Schalke 04: Ozan Kabak return makes things easy on David Wagner

Schalke 04, Ozan Kabak (Photo by Bernd Thissen/picture alliance via Getty Images)
Schalke 04, Ozan Kabak (Photo by Bernd Thissen/picture alliance via Getty Images)

There’s relatively nothing “easy” for Schalke 04 these days, but Ozan Kabak’s imminent return does make things easier, for what that’s worth.

Over the last several months, nothing has been easy for Schalke. Everything has been falling to pieces bit by bit, both on the pitch and off, and they are really due a good turn of fate. Amine Harit’s injury was just one more dollop of oil on the fire, but Ozan Kabak‘s return makes things easy—the rarest thing in Gelsenkirchen these days.

Perhaps the most disheartening thing about this awful run of form is the defense. All year, the defense has stood up to the task of counterbalancing a sometimes awful attack, and that just hasn’t been the case lately.

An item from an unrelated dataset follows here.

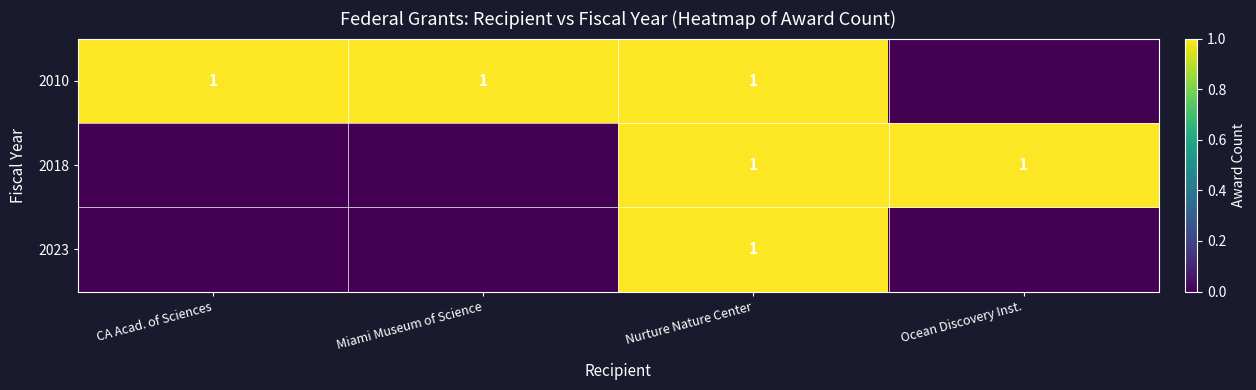

How many data points does each series have?

4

You can’t even blame injuries either. We’ve seen Matija Nastasic and Jean-Clair Todibo perform so well under pressure but, lately, no matter who is back there, it’s been a complete collapse.

Schalke 04 needs easy, and Ozan Kabak is easy

Even when Ozan Kabak was still healthy, he was part of the collapse too. Just complete defensive ineptitude and a complete shattering of confidence. It’s been tragic to see.

But the worst of it is behind us. The confidence-breaking teams are gone and all that the Royal Blues have ahead is a streak of matches that they should win. It’s no guarantee, but it’s a start, and with that start, we have a defense at nearly full health.

The one centerback pairing we have yet to see is the pairing between the two best defenders we have—Salif Sane and Ozan Kabak. While they’ve been in and out of health, David Wagner has been trying new things and new combinations, but nothing has worked. Whether back three or four, it’s all fallen to pieces.

The only thing that hasn’t fallen to pieces is a Sane/Kabak combination, and that makes things incredibly easy for Wagner for the first time… ever?

He doesn’t have to get creative at all for this defense. He can just stick Sane and Kabak back there and know that he has done all he possibly can to build the best defense he can build. It’s the same argument I use for Ahmed Kutucu—as long as he starts him, he’s done all he could.

Just knowing that Kabak is back in business in this defense gives hope that maybe things will get easier. That maybe this defense can hold it together while the attack sorts itself out.